Hugo, a city of lakes, has a grand water conservation plan to end its dependency on wells and instead tap its abundant stormwater for irrigation and, someday, treat it for indoor use.
Three major irrigation projects in the works will save pumping millions of gallons of water from the vast St. Peter-Prairie du Chien-Jordan aquifer, which by all accounts is shrinking because of overuse by many metro-area cities. In Hugo, it became increasingly apparent to city leaders that pumping precious fresh water out of the ground while sending torrents of stormwater down the watershed to the Mississippi River no longer made sense.
"It's very clear that it's a concern that we're taking water out of the aquifer faster that we're putting back in," said City Council Member Chuck Haas, who also serves on the Metropolitan Council's Water Supply Advisory Committee.

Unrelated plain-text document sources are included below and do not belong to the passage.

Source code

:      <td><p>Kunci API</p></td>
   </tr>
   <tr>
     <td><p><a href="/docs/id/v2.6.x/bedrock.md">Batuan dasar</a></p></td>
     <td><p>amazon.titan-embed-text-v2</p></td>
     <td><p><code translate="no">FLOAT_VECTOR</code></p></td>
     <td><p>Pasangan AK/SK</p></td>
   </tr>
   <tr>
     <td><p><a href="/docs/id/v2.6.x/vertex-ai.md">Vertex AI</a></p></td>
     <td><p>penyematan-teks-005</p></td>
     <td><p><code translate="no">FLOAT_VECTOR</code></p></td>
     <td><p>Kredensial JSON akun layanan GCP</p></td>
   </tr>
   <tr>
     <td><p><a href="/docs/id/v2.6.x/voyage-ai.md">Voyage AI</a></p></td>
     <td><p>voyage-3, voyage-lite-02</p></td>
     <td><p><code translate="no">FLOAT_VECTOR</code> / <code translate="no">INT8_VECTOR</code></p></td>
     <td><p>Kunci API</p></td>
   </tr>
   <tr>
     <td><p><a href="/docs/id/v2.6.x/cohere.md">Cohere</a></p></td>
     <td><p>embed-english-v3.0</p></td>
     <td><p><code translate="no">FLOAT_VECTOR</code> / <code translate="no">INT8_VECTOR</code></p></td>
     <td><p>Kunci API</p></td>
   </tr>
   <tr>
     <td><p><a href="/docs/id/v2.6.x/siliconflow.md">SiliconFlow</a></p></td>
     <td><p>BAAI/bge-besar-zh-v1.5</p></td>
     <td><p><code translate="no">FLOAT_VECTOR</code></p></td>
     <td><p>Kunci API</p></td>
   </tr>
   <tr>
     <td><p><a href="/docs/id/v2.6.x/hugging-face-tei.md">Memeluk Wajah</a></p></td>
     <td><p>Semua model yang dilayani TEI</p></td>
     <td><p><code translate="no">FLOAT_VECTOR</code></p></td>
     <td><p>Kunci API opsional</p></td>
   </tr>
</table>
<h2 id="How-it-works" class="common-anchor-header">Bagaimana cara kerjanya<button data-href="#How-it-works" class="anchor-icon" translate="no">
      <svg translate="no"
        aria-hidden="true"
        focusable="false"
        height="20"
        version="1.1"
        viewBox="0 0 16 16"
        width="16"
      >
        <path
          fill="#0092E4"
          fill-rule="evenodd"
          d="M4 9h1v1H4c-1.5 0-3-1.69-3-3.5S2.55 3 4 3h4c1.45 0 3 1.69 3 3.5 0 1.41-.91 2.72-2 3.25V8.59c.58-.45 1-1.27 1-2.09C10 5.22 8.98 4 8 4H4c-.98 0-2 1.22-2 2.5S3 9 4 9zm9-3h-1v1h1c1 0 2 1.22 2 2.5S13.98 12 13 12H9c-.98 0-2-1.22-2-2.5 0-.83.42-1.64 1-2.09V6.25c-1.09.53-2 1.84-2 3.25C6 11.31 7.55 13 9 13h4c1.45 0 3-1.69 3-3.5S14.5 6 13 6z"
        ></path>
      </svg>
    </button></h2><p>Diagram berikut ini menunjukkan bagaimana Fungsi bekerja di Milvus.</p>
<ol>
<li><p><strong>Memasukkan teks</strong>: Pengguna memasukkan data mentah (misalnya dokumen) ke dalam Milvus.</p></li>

That discussion led to a discovery that stormwater discharged out of Hugo, where 40 percent of the land is covered with lakes and wetlands, exceeded by 10 times the water drawn from wells. The annual stormwater volume stands at 4 billion gallons, compared with 400 million gallons of well water.
The first stormwater project, already in the works, will reduce well pumping by 32 million gallons a year at Oneka Ridge Golf Course. Two other irrigation projects in the Water's Edge and Beaver Ponds neighborhoods, combined with Oneka Ridge, will divert as much as 100 million gallons that otherwise would be pumped from the aquifer.
That's equivalent to saving water for as many as 1,250 housing units — a significant milestone, because the city doesn't want to further deplete groundwater as more houses are built.
Haas, having worked with metro-area groundwater studies and concerns for several years, said the city envisions a need to someday treat its stormwater for indoor use, including drinking, and is exploring how that can be accomplished.
"It's a lofty goal, but we figured we eventually wouldn't take any water out of the aquifer," he said.